Banking on Matt Damon and installing a script polish or two from his “Bourne” series screenwriter and “Michael Clayton” Academy Award nominee Tony Gilroy, Universal Pictures and Legendary Entertainment gave Yimou a $135 million budget for the most expensive film shot entirely in China.  “The Great Wall” has already earned over $220 million overseas as it hopes to plant its flag stateside.  The color of that flag is light red at this point due to pandering claims of white-washed casting fueled by months of misguided speculation.  Let the director’s own strong words deter the ranters on the casting and everyone please remember they are making a fantasy film and not a historical documentary.  The real cause of derailment will be its ridiculousness, no matter how beautiful it is.

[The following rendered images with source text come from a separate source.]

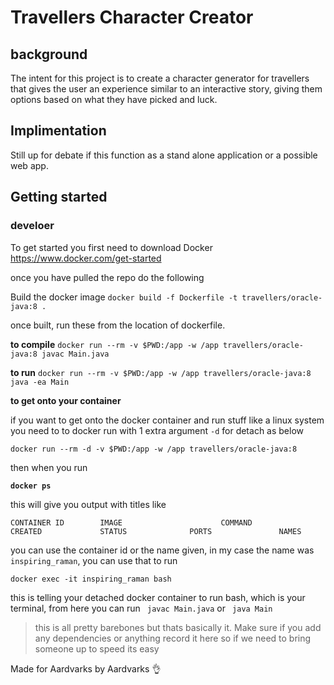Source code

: # Travellers Character Creator

## background
The intent for this project is to create a character generator for travellers that gives the user an experience similar to an interactive story, giving them options based on what they have picked and luck.

## Implimentation

Still up for debate if this function as a stand alone application or a possible web app.

## Getting started 

### develoer
To get started you first need to download Docker https://www.docker.com/get-started

once you have pulled the repo do the following

Build the docker image `docker build -f Dockerfile -t travellers/oracle-java:8 .`

once built, run these from the location of dockerfile.

**to compile** `docker run --rm -v $PWD:/app -w /app travellers/oracle-java:8 javac Main.java`

**to run** `docker run --rm -v $PWD:/app -w /app travellers/oracle-java:8 java -ea Main`

**to get onto your container**

if you want to get onto the docker container and run stuff like a linux system
you need to to docker run with 1 extra argument `-d` for detach as below

`docker run --rm -d -v $PWD:/app -w /app travellers/oracle-java:8`

then when you run

**`docker ps`**

this will give you output with titles like 

`CONTAINER ID        IMAGE                      COMMAND             CREATED             STATUS              PORTS               NAMES`

you can use the container id or the name given, in my case the name was `inspiring_raman`, you can use that to run

`docker exec -it inspiring_raman bash`

this is telling your detached docker container to run bash, which is your terminal, from here you can run 
` javac Main.java` or ` java Main`



> this is all pretty barebones but thats basically it. Make sure if you add any dependencies or anything record it here so if we need to bring someone up to speed its easy



Made for Aardvarks by Aardvarks :ok_hand: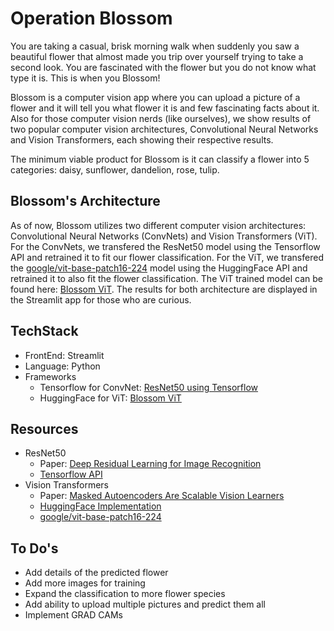 # Operation Blossom
You are taking a casual, brisk morning walk when suddenly you saw a beautiful flower that almost made you trip over yourself trying to take a second look. You are fascinated with the flower but you do not know what type it is. This is when you Blossom! 

Blossom is a computer vision app where you can upload a picture of a flower and it will tell you what flower it is and few fascinating facts about it. Also for those computer vision nerds (like ourselves), we show results of two popular computer vision architectures, Convolutional Neural Networks and Vision Transformers, each showing their respective results. 

The minimum viable product for Blossom is it can classify a flower into 5 categories: daisy, sunflower, dandelion, rose, tulip.

## Blossom's Architecture
As of now, Blossom utilizes two different computer vision architectures: Convolutional Neural Networks (ConvNets) and Vision Transformers (ViT). For the ConvNets, we transfered the ResNet50 model using the Tensorflow API and retrained it to fit our flower classification. For the ViT, we transfered the [google/vit-base-patch16-224](https://huggingface.co/google/vit-base-patch16-224) model using the HuggingFace API and retrained it to also fit the flower classification. The ViT trained model can be found here: [Blossom ViT](https://huggingface.co/taraqur/blossom-vit). The results for both architecture are displayed in the Streamlit app for those who are curious.

## TechStack
* FrontEnd: Streamlit
* Language: Python
* Frameworks
  * Tensorflow for ConvNet: [ResNet50 using Tensorflow](https://www.tensorflow.org/api_docs/python/tf/keras/applications/resnet50/ResNet50)
  * HuggingFace for ViT: [Blossom ViT](https://huggingface.co/taraqur/blossom-vit)

## Resources
* ResNet50
  * Paper: [Deep Residual Learning for Image Recognition](https://arxiv.org/pdf/1512.03385v1.pdf)
  * [Tensorflow API](https://www.tensorflow.org/api_docs/python/tf/keras/applications/resnet50/ResNet50)
* Vision Transformers
  * Paper: [Masked Autoencoders Are Scalable Vision Learners](https://arxiv.org/pdf/2111.06377.pdf)
  * [HuggingFace Implementation](https://theaisummer.com/hugging-face-vit/)
  * [google/vit-base-patch16-224](https://huggingface.co/google/vit-base-patch16-224)

## To Do's
* Add details of the predicted flower
* Add more images for training
* Expand the classification to more flower species
* Add ability to upload multiple pictures and predict them all
* Implement GRAD CAMs
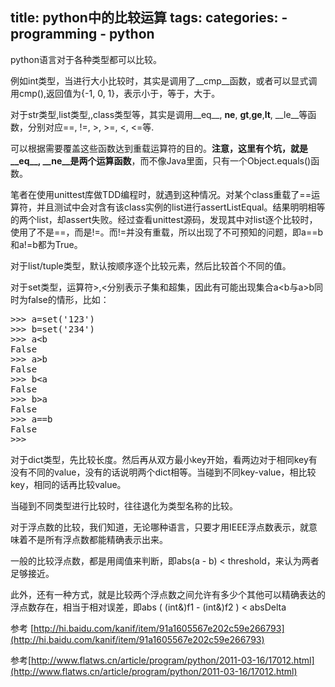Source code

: title: python中的比较运算
tags:
categories:
    - programming
    - python
---

python语言对于各种类型都可以比较。

例如int类型，当进行大小比较时，其实是调用了__cmp__函数，或者可以显式调用cmp(),返回值为{-1, 0, 1}，表示小于，等于，大于。

对于str类型,list类型,,class类型等，其实是调用__eq__, __ne__, __gt__,__ge__,__lt__, __le__等函数，分别对应==, !=, &gt;, &gt;=, &lt;, &lt;=等.

可以根据需要覆盖这些函数达到重载运算符的目的。**注意，这里有个坑，就是__eq__, __ne__是两个运算函数**，而不像Java里面，只有一个Object.equals()函数。

<!--more-->

笔者在使用unittest库做TDD编程时，就遇到这种情况。对某个class重载了==运算符，并且测试中会对含有该class实例的list进行assertListEqual。结果明明相等的两个list，却assert失败。经过查看unittest源码，发现其中对list逐个比较时，使用了不是==，而是!=。而!=并没有重载，所以出现了不可预知的问题，即a==b和a!=b都为True。
<div></div>
对于list/tuple类型，默认按顺序逐个比较元素，然后比较首个不同的值。

对于set类型，运算符&gt;,&lt;分别表示子集和超集，因此有可能出现集合a&lt;b与a&gt;b同时为false的情形，比如：
<pre>&gt;&gt;&gt; a=set('123')
&gt;&gt;&gt; b=set('234')
&gt;&gt;&gt; a&lt;b
False
&gt;&gt;&gt; a&gt;b
False
&gt;&gt;&gt; b&lt;a
False
&gt;&gt;&gt; b&gt;a
False
&gt;&gt;&gt; a==b
False
&gt;&gt;&gt;</pre>
对于dict类型，先比较长度。然后再从双方最小key开始，看两边对于相同key有没有不同的value，没有的话说明两个dict相等。当碰到不同key-value，相比较key，相同的话再比较value。

当碰到不同类型进行比较时，往往退化为类型名称的比较。

对于浮点数的比较，我们知道，无论哪种语言，只要才用IEEE浮点数表示，就意味着不是所有浮点数都能精确表示出来。

一般的比较浮点数，都是用阈值来判断，即abs(a - b) &lt; threshold，来认为两者足够接近。

此外，还有一种方式，就是比较两个浮点数之间允许有多少个其他可以精确表达的浮点数存在，相当于相对误差，即abs ( (int&amp;)f1 - (int&amp;)f2 ) &lt; absDelta

参考 [http://hi.baidu.com/kanif/item/91a1605567e202c59e266793](http://hi.baidu.com/kanif/item/91a1605567e202c59e266793)

参考[http://www.flatws.cn/article/program/python/2011-03-16/17012.html](http://www.flatws.cn/article/program/python/2011-03-16/17012.html)
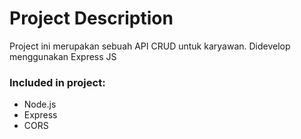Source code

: # Project Description

Project ini merupakan sebuah API CRUD untuk karyawan. Didevelop menggunakan Express JS

### Included in project:
- Node.js
- Express
- CORS

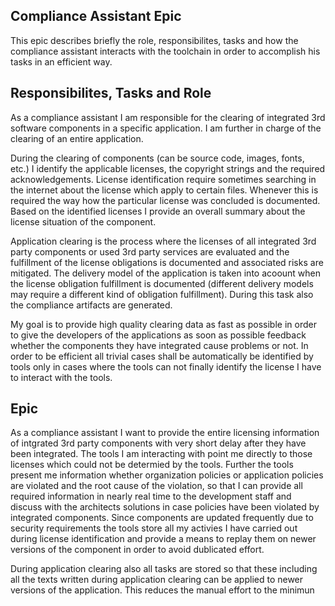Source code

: ## Compliance Assistant Epic
This epic describes briefly the role, responsibilites, tasks and how the compliance assistant interacts with the toolchain in order to accomplish his tasks in an efficient way.

## Responsibilites, Tasks and Role
As a compliance assistant I am responsible for the clearing of integrated 3rd software components in a specific application. I am further in charge of the clearing of an entire application. 

During the clearing of components (can be source code, images, fonts, etc.) I identify the applicable licenses, the copyright strings and the required acknowledgements. License identification require sometimes searching in the internet about the license which apply to certain files. Whenever this is required the way how the particular license was concluded is documented. Based on the identified licenses I provide an overall summary about the license situation of the component.

Application clearing is the process where the licenses of all integrated 3rd party components or used 3rd party services are evaluated and the fulfillment of the license obligations is documented and associated risks are mitigated. The delivery model of the application is taken into acoount when the license obligation fulfillment is documented (different delivery models may require a different kind of obligation fulfillment). During this task also the compliance artifacts are generated. 

My goal is to provide high quality clearing data as fast as possible in order to give the developers of the applications as soon as possible feedback whether the components they have integrated cause problems or not. In order to be efficient all trivial cases shall be automatically be identified by tools only in cases where the tools can not finally identify the license I have to interact with the tools.


## Epic
As a compliance assistant I want to provide the entire licensing information of intgrated 3rd party components with very short delay after they have been integrated. The tools I am interacting with point me directly to those licenses which could not be determied by the tools. Further the tools present me information whether organization policies or application policies are violated and the root cause of the violation, so that I can provide all required information in nearly real time to the development staff and discuss with the architects solutions in case policies have been violated by integrated components. Since components are updated frequently due to security requirements the tools store all my activies I have carried out during license identification and provide a means to replay them on newer versions of the component in order to avoid dublicated effort.

During application clearing also all tasks are stored so that these including all the texts written during application clearing can be applied to newer versions of the application. This reduces the manual effort to the minimun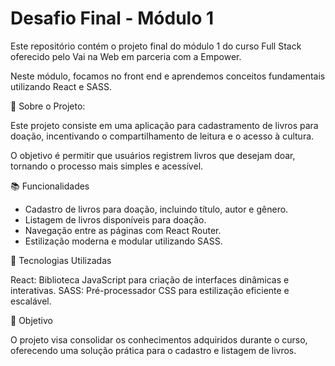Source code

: # Desafio Final - Módulo 1

Este repositório contém o projeto final do módulo 1 do curso Full Stack oferecido pelo Vai na Web em parceria com a Empower. 

Neste módulo, focamos no front end e aprendemos conceitos fundamentais utilizando React e SASS.

📖 Sobre o Projeto:

Este projeto consiste em uma aplicação para cadastramento de livros para doação, incentivando o compartilhamento de leitura e o acesso à cultura. 

O objetivo é permitir que usuários registrem livros que desejam doar, tornando o processo mais simples e acessível.

📚 Funcionalidades

- Cadastro de livros para doação, incluindo título, autor e gênero.
- Listagem de livros disponíveis para doação.
- Navegação entre as páginas com React Router.
- Estilização moderna e modular utilizando SASS.


🚀 Tecnologias Utilizadas

React: Biblioteca JavaScript para criação de interfaces dinâmicas e interativas.
SASS: Pré-processador CSS para estilização eficiente e escalável.

🎯 Objetivo

O projeto visa consolidar os conhecimentos adquiridos durante o curso, oferecendo uma solução prática para o cadastro e listagem de livros.

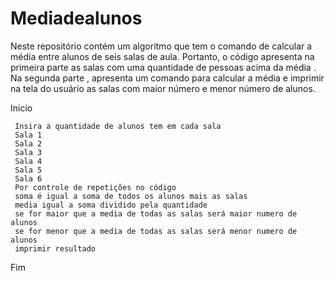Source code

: # Mediadealunos
Neste repositório contém um algoritmo que tem o comando de calcular a média entre alunos de seis salas de aula. Portanto, o código apresenta na primeira parte  as salas com uma quantidade de pessoas acima da média . Na segunda parte , apresenta um comando para calcular a média e imprimir na tela do usuário as salas com maior número e menor número de alunos.

     
  Inicio
    
     Insira a quantidade de alunos tem em cada sala
     Sala 1
     Sala 2
     Sala 3
     Sala 4
     Sala 5
     Sala 6
     Por controle de repetições no código
     soma é igual a soma de todos os alunos mais as salas
     media igual a soma dividido pela quantidade
     se for maior que a media de todas as salas será maior numero de alunos
     se for menor que a media de todas as salas será menor numero de alunos
     imprimir resultado

   Fim
   
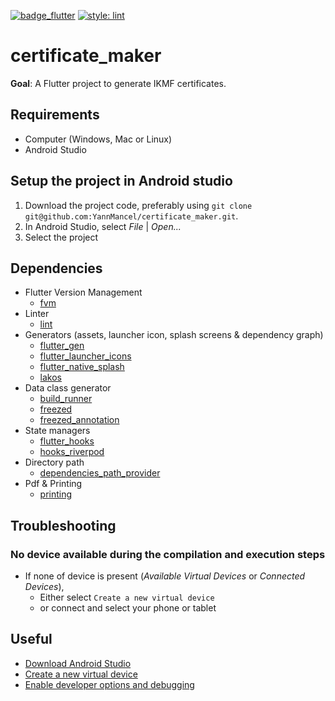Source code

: [![badge_flutter]][link_flutter_release]
[![style: lint](https://img.shields.io/badge/style-lint-4BC0F5.svg)](https://pub.dev/packages/lint)

# certificate_maker
**Goal**: A Flutter project to generate IKMF certificates.

## Requirements
* Computer (Windows, Mac or Linux)
* Android Studio

## Setup the project in Android studio
1. Download the project code, preferably using `git clone git@github.com:YannMancel/certificate_maker.git`.
2. In Android Studio, select *File* | *Open...*
3. Select the project

## Dependencies
* Flutter Version Management
    * [fvm][dependencies_fvm]
* Linter
    * [lint][dependencies_lint]
* Generators (assets, launcher icon, splash screens & dependency graph)
    * [flutter_gen][dependencies_flutter_gen]
    * [flutter_launcher_icons][dependencies_flutter_launcher_icons]
    * [flutter_native_splash][dependencies_flutter_native_splash]
    * [lakos][dependencies_lakos]
* Data class generator
    * [build_runner][dependencies_build_runner]
    * [freezed][dependencies_freezed]
    * [freezed_annotation][dependencies_freezed_annotation]
* State managers
    * [flutter_hooks][dependencies_flutter_hooks]
    * [hooks_riverpod][dependencies_hooks_riverpod]
* Directory path
    * [dependencies_path_provider]
* Pdf & Printing
    * [printing][dependencies_printing]

## Troubleshooting

### No device available during the compilation and execution steps
* If none of device is present (*Available Virtual Devices* or *Connected Devices*),
    * Either select `Create a new virtual device`
    * or connect and select your phone or tablet

## Useful
* [Download Android Studio][useful_android_studio]
* [Create a new virtual device][useful_virtual_device]
* [Enable developer options and debugging][useful_developer_options]

[badge_flutter]: https://img.shields.io/badge/flutter-v3.0.5-blue?logo=flutter
[link_flutter_release]: https://docs.flutter.dev/development/tools/sdk/releases
[link_apple_doc]: https://developer.apple.com/documentation/bundleresources/information_property_list/nsapptransportsecurity
[dependencies_fvm]: https://fvm.app/
[dependencies_lint]: https://pub.dev/packages/lint
[dependencies_flutter_gen]: https://pub.dev/packages/flutter_gen
[dependencies_flutter_launcher_icons]: https://pub.dev/packages/flutter_launcher_icons
[dependencies_flutter_native_splash]: https://pub.dev/packages/flutter_native_splash
[dependencies_lakos]: https://pub.dev/packages/lakos
[dependencies_build_runner]: https://pub.dev/packages/build_runner
[dependencies_freezed]: https://pub.dev/packages/freezed
[dependencies_freezed_annotation]: https://pub.dev/packages/freezed_annotation
[dependencies_flutter_hooks]: https://pub.dev/packages/flutter_hooks
[dependencies_hooks_riverpod]: https://pub.dev/packages/hooks_riverpod
[dependencies_path_provider]: https://pub.dev/packages/path_provider
[dependencies_printing]: https://pub.dev/packages/printing
[useful_android_studio]: https://developer.android.com/studio
[useful_virtual_device]: https://developer.android.com/studio/run/managing-avds.html
[useful_developer_options]: https://developer.android.com/studio/debug/dev-options.html#enable

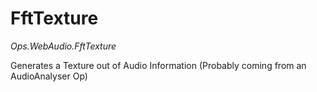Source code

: # FftTexture

*Ops.WebAudio.FftTexture*

Generates a Texture out of Audio Information (Probably coming from an AudioAnalyser Op)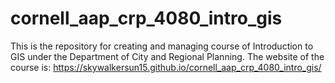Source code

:# cornell_aap_crp_4080_intro_gis
This is the repository for creating and managing course of Introduction to GIS under the Department of City and Regional Planning.
The website of the course is: https://skywalkersun15.github.io/cornell_aap_crp_4080_intro_gis/

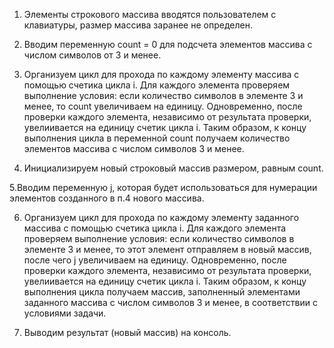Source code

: 1. Элементы строкового массива вводятся пользователем с клавиатуры, размер массива заранее не определен.

2. Вводим переменную count = 0 для подсчета элементов массива с числом символов от 3 и менее.

3. Организуем цикл для прохода по каждому элементу массива с помощью счетика цикла i. Для каждого элемента проверяем выполнение условия: если количество символов в элементе 3 и менее, то count увеличиваем на единицу. Одновременно, после проверки каждого элемента, независимо от результата проверки, увелиивается на единицу счетик цикла i. Таким образом, к концу выполнения цикла в переменной count получаем количество элементов массива с числом символов 3 и менее.

4. Инициализируем новый строковый массив размером, равным count.

5.Вводим переменную j, которая будет использоваться для нумерации элементов созданного в п.4 нового массива.

6. Организуем цикл для прохода по каждому элементу заданного массива с помощью счетика цикла i. Для каждого элемента проверяем выполнение условия: если количество символов в элементе 3 и менее, то этот элемент отправляем в новый массив, после чего j увеличиваем на единицу. Одновременно, после проверки каждого элемента, независимо от результата проверки, увелиивается на единицу счетик цикла i. Таким образом, к концу выполнения цикла получаем массив, заполненный  элементами заданного массива с числом символов 3 и менее, в соответствии с условиями задачи.

7. Выводим результат (новый массив) на консоль.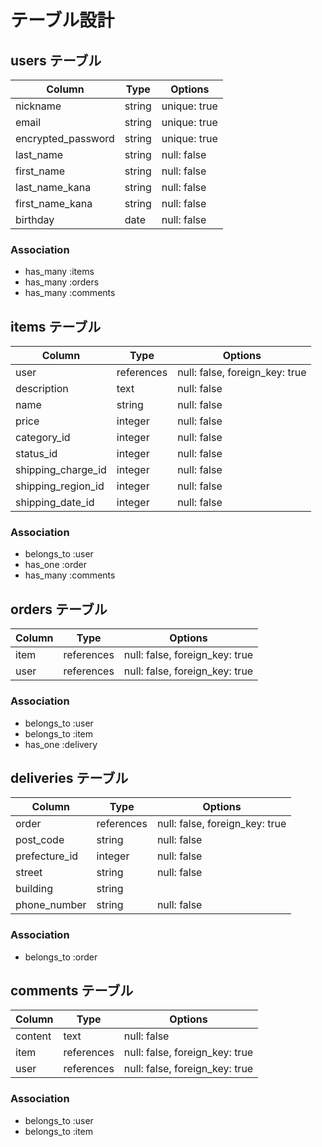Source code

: # テーブル設計

## users テーブル

| Column             | Type   | Options                   |
| ------------------ | ------ | ------------------------- |
| nickname           | string | unique: true              |
| email              | string | unique: true              |
| encrypted_password | string | unique: true              |
| last_name          | string | null: false               |
| first_name         | string | null: false               |
| last_name_kana     | string | null: false               |
| first_name_kana    | string | null: false               |
| birthday           | date   | null: false               |

### Association

- has_many :items
- has_many :orders
- has_many :comments

## items テーブル

| Column             | Type       | Options                        |
| -------------------| ---------- | ------------------------------ |
| user               | references | null: false, foreign_key: true |
| description        | text       | null: false                    |
| name               | string     | null: false                    |
| price              | integer    | null: false                    |
| category_id        | integer    | null: false                    |
| status_id          | integer    | null: false                    |
| shipping_charge_id | integer    | null: false                    |
| shipping_region_id | integer    | null: false                    |
| shipping_date_id   | integer    | null: false                    |

### Association

- belongs_to :user
- has_one :order
- has_many :comments

## orders テーブル

| Column   | Type       | Options                        |
| -------- | ---------- | ------------------------------ |
| item     | references | null: false, foreign_key: true |
| user     | references | null: false, foreign_key: true |

### Association

- belongs_to :user
- belongs_to :item
- has_one :delivery

## deliveries テーブル

| Column        | Type       | Options                        |
| ------------- | ---------- | ------------------------------ |
| order         | references | null: false, foreign_key: true |
| post_code     | string     | null: false                    |
| prefecture_id | integer    | null: false                    |
| street        | string     | null: false                    |
| building      | string     |                                |
| phone_number  | string     | null: false                    |

### Association

- belongs_to :order

## comments テーブル

| Column    | Type       | Options                        |
| --------- | ---------- | ------------------------------ |
| content   | text       | null: false                    |
| item      | references | null: false, foreign_key: true |
| user      | references | null: false, foreign_key: true |

### Association

- belongs_to :user
- belongs_to :item
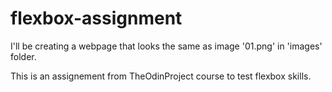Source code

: # flexbox-assignment

I'll be creating a webpage that looks the same as image '01.png' in 'images' folder.

This is an assignement from TheOdinProject course to test flexbox skills.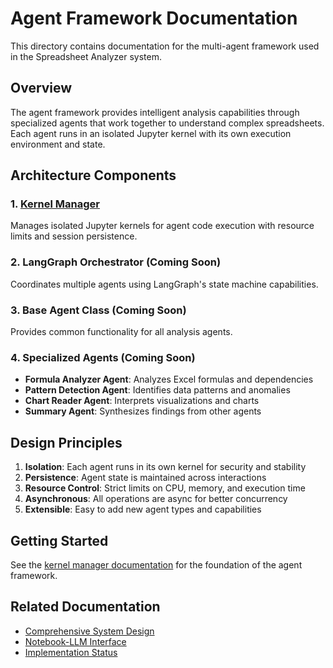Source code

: # Agent Framework Documentation

This directory contains documentation for the multi-agent framework used in the Spreadsheet Analyzer system.

## Overview

The agent framework provides intelligent analysis capabilities through specialized agents that work together to understand complex spreadsheets. Each agent runs in an isolated Jupyter kernel with its own execution environment and state.

## Architecture Components

### 1. [Kernel Manager](./kernel-manager.md)

Manages isolated Jupyter kernels for agent code execution with resource limits and session persistence.

### 2. LangGraph Orchestrator (Coming Soon)

Coordinates multiple agents using LangGraph's state machine capabilities.

### 3. Base Agent Class (Coming Soon)

Provides common functionality for all analysis agents.

### 4. Specialized Agents (Coming Soon)

- **Formula Analyzer Agent**: Analyzes Excel formulas and dependencies
- **Pattern Detection Agent**: Identifies data patterns and anomalies
- **Chart Reader Agent**: Interprets visualizations and charts
- **Summary Agent**: Synthesizes findings from other agents

## Design Principles

1. **Isolation**: Each agent runs in its own kernel for security and stability
1. **Persistence**: Agent state is maintained across interactions
1. **Resource Control**: Strict limits on CPU, memory, and execution time
1. **Asynchronous**: All operations are async for better concurrency
1. **Extensible**: Easy to add new agent types and capabilities

## Getting Started

See the [kernel manager documentation](./kernel-manager.md) for the foundation of the agent framework.

## Related Documentation

- [Comprehensive System Design](../design/comprehensive-system-design.md)
- [Notebook-LLM Interface](../design/notebook-llm-interface.md)
- [Implementation Status](../implementation-status.md)
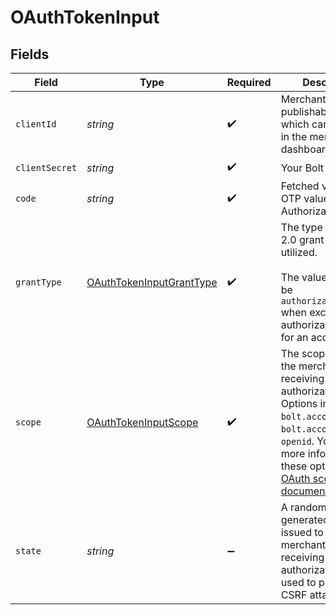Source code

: # OAuthTokenInput


## Fields

| Field                                                                                                                                                                                                                                                                                           | Type                                                                                                                                                                                                                                                                                            | Required                                                                                                                                                                                                                                                                                        | Description                                                                                                                                                                                                                                                                                     |
| ----------------------------------------------------------------------------------------------------------------------------------------------------------------------------------------------------------------------------------------------------------------------------------------------- | ----------------------------------------------------------------------------------------------------------------------------------------------------------------------------------------------------------------------------------------------------------------------------------------------- | ----------------------------------------------------------------------------------------------------------------------------------------------------------------------------------------------------------------------------------------------------------------------------------------------- | ----------------------------------------------------------------------------------------------------------------------------------------------------------------------------------------------------------------------------------------------------------------------------------------------- |
| `clientId`                                                                                                                                                                                                                                                                                      | *string*                                                                                                                                                                                                                                                                                        | :heavy_check_mark:                                                                                                                                                                                                                                                                              | Merchant publishable key which can be found in the merchant dashboard                                                                                                                                                                                                                           |
| `clientSecret`                                                                                                                                                                                                                                                                                  | *string*                                                                                                                                                                                                                                                                                        | :heavy_check_mark:                                                                                                                                                                                                                                                                              | Your Bolt API Key.                                                                                                                                                                                                                                                                              |
| `code`                                                                                                                                                                                                                                                                                          | *string*                                                                                                                                                                                                                                                                                        | :heavy_check_mark:                                                                                                                                                                                                                                                                              | Fetched value using OTP value from the Authorization Modal.                                                                                                                                                                                                                                     |
| `grantType`                                                                                                                                                                                                                                                                                     | [OAuthTokenInputGrantType](../../models/shared/oauthtokeninputgranttype.md)                                                                                                                                                                                                                     | :heavy_check_mark:                                                                                                                                                                                                                                                                              | The type of OAuth 2.0 grant being utilized. <br/><br/>The value will always be `authorization_code` when exchanging an authorization code for an access token.<br/>                                                                                                                             |
| `scope`                                                                                                                                                                                                                                                                                         | [OAuthTokenInputScope](../../models/shared/oauthtokeninputscope.md)                                                                                                                                                                                                                             | :heavy_check_mark:                                                                                                                                                                                                                                                                              | The scope issued to the merchant when receiving an authorization code. Options include `bolt.account.manage`, `bolt.account.view`, `openid`. You can find more information on these options in our [OAuth scope documentation](https://help.bolt.com/developers/references/bolt-oauth/#scopes). |
| `state`                                                                                                                                                                                                                                                                                         | *string*                                                                                                                                                                                                                                                                                        | :heavy_minus_sign:                                                                                                                                                                                                                                                                              | A randomly generated string issued to the merchant when receiving an authorization code used to prevent CSRF attacks                                                                                                                                                                            |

LESSON #1: GUNPOWDER IS AWESOME-- There’s a reason armies and soldiers carry weapons using the explosive power of the “black powder” and it ain’t because it smells good.  Why poke something with arrows and blades over and over when you can blow it up in short order for coolness and efficiency.

LESSON #2: TRUSTING IN EACH OTHER INSTEAD OF TRUSTING NO ONE-- The Nameless Order function as a collection of tightly coordinated and highly trained fighting units.  Like a phalanx, their combined military might is only as strong as its weakest element.  One flaw can bring the whole thing down.  Their strength is built on trusting the dedication and skill of the soldier standing next to them.  Trust is something valued low and sought even lower by William and Tovar.  Gaining mutual respect from their captors builds a shift in the trust.

LESSON #3: FIGHTING FOR SOMETHING MORE-- In a fully cliched “face turn,” the protagonist William goes from intolerant to inspired.  He chooses the uphill battle instead of the easy way out.  Williams trades fighting for the highest bidder and one more flag for a cause that changes his ways and activates his closeted heroism.